Task
Going through the data below, copy out each line where the word "website" shows up.

[[ Data for this exercise, beginning ]]

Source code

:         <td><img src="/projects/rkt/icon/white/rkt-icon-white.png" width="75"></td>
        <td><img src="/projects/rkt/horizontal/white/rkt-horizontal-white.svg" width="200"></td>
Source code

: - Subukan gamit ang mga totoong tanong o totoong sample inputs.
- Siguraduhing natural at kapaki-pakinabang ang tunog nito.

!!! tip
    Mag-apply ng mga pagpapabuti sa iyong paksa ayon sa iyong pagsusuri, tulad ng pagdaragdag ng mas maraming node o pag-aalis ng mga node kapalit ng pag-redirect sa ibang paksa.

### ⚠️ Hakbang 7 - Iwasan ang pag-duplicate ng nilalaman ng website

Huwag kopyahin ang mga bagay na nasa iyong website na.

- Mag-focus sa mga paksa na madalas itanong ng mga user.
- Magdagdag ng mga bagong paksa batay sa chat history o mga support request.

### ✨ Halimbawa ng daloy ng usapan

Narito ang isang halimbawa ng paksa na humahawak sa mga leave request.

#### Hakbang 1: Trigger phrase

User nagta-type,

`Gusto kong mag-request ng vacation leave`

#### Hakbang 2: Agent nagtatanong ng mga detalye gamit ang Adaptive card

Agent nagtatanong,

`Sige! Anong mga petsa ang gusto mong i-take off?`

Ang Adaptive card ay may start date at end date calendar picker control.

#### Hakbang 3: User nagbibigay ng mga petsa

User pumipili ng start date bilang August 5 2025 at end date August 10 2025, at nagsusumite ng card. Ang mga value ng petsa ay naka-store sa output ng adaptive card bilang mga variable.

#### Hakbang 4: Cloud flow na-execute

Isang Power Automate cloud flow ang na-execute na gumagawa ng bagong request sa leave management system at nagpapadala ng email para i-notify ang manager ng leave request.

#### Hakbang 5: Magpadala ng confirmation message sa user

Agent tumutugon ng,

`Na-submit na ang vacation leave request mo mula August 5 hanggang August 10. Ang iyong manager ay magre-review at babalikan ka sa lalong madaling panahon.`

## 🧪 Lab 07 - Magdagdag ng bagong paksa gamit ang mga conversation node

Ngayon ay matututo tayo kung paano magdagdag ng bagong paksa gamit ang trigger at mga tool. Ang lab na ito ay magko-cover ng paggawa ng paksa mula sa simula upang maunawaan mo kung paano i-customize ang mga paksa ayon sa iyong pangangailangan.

[[ Data for this exercise, end ]]

Task answer
### ⚠️ Hakbang 7 - Iwasan ang pag-duplicate ng nilalaman ng website
Huwag kopyahin ang mga bagay na nasa iyong website na.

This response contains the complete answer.